Nous avons participé à la réunion d'urgence du Conseil de sécurité, le vendredi 8 décembre au matin, convoquée notamment par la France, à la suite de l'annonce par le président Trump de la reconnaissance de Jérusalem comme capitale d'Israël et de préparatifs en vue du déménagement de l'ambassade américaine de Tel Aviv à Jérusalem.
Comme le ministre des affaires étrangères nous l'a dit le 20 décembre, la France désapprouve cette décision, qui n'est pas conforme aux résolutions du Conseil de sécurité et qui ne favorise pas la perspective de paix dans la région. Le statut de Jérusalem doit être déterminé par des négociations entre Israéliens et Palestiniens, qui doivent conduire à un accord sur son statut final. Jérusalem a vocation à être la capitale des deux États, Israël et la Palestine. En l'absence d'accord, la France ne reconnaît donc aucune souveraineté sur Jérusalem.
Lors de la réunion d'urgence du 8 décembre, la plupart des membres du Conseil de sécurité se sont inscrits dans le cadre de ce consensus international sur le conflit israélo-palestinien.

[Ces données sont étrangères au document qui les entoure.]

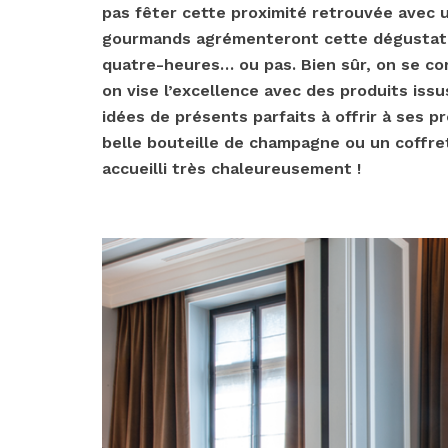
pas fêter cette proximité retrouvée avec 
gourmands agrémenteront cette dégustation
quatre-heures… ou pas. Bien sûr, on se con
on vise l’excellence avec des produits issu
idées de présents parfaits à offrir à ses 
belle bouteille de champagne ou un coffret 
accueilli très chaleureusement !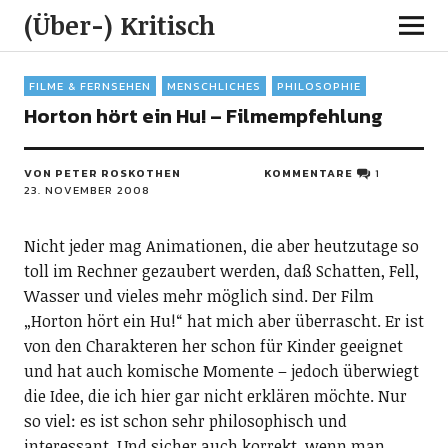
(Über-) Kritisch
FILME & FERNSEHEN
MENSCHLICHES
PHILOSOPHIE
Horton hört ein Hu! – Filmempfehlung
VON PETER ROSKOTHEN
KOMMENTARE
1
23. NOVEMBER 2008
Nicht jeder mag Animationen, die aber heutzutage so
toll im Rechner gezaubert werden, daß Schatten, Fell,
Wasser und vieles mehr möglich sind. Der Film
„Horton hört ein Hu!“ hat mich aber überrascht. Er ist
von den Charakteren her schon für Kinder geeignet
und hat auch komische Momente – jedoch überwiegt
die Idee, die ich hier gar nicht erklären möchte. Nur
so viel: es ist schon sehr philosophisch und
interessant. Und sicher auch korrekt, wenn man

Dans une intervention remarquable, le représentant français a rappelé notre position. La Suède a rappelé le droit international et la réalité sur le terrain : 40 % des habitants de Jérusalem sont palestiniens. Elle a appelé de manière pressante les États-Unis à traduire dans les faits la réaffirmation de leur attachement aux deux États. Le Royaume-Uni a prononcé une intervention inhabituellement ferme, s'agissant d'un de leurs alliés stratégiques, et désapprouvé une décision qui « sapait les perspectives de paix ». L'Italie a rappelé la position de l'Union européenne. Les quatre membres européens présents au Conseil ont, au cours d'un point de presse organisé après la réunion, associant l'Allemagne, prononcé une déclaration conjointe, montrant une belle unité européenne.
Les membres de l'Organisation de la coopération islamique présents au Conseil de sécurité - l'Égypte, le Sénégal, le Kazakhstan et la Jordanie - ont condamné la décision des États-Unis et rappelé le statut spécifique de Jérusalem. L'Égypte, en particulier, allié stratégique traditionnel des États-Unis, a, sur un ton ferme, jugé la décision américaine nulle et non avenue.
La Chine a fait figure de gardienne des précédentes résolutions et condamné cette décision unilatérale. La Russie n'a pas manqué de se poser en gardienne du droit international - quand cela l'arrange ! -, souligné la nécessité d'une liberté d'accès de tous les fidèles aux lieux saints et proposé une rencontre entre Mahmoud Abbas et Benjamin Nétanyahou à Moscou.
Bien sûr, les interventions du représentant palestinien d'un côté, des représentants américain et israélien de l'autre, n'ont pas été dans le même sens.
L'observateur permanent de Palestine, dans une longue intervention très offensive, prononcée en partie en arabe, destinée à la rue arabe, a appelé les États-Unis à revenir sur leur décision « illégale, irresponsable et provocatrice ». Il a jugé les États-Unis disqualifiés en tant que médiateur dans le conflit. Il a souhaité une nouvelle résolution au Conseil de sécurité et a appelé les États à reconnaître l'État de Palestine.
À l'inverse, le représentant permanent israélien est venu en soutien de la représentante américaine, invoquant longuement l'importance biblique et historique de Jérusalem pour les juifs. Il a brandi une pièce de monnaie de l'époque du deuxième Temple, sur laquelle était inscrit le nom de Jérusalem. Il a critiqué le déni de la communauté internationale, et des Nations unies en particulier, à l'égard d'une réalité vieille de 3 000 ans, Jérusalem étant selon lui la capitale « éternelle et indivisible » d'Israël.
Chacun a pu suivre les développements ultérieurs : une résolution a été rejetée au Conseil de sécurité, les Américains ayant opposé leur veto, puis une résolution a été adoptée quelques jours après par l'Assemblée générale de l'ONU, où il n'y a pas de droit de veto.
La question est maintenant de savoir si les États-Unis sont désormais toujours en capacité d'être des médiateurs dans ce conflit et de proposer le fameux plan de paix que prépare le gendre de M. Trump, Jared Kushner, et qui serait prêt d'ici à quelques semaines selon Jean-Yves le Drian.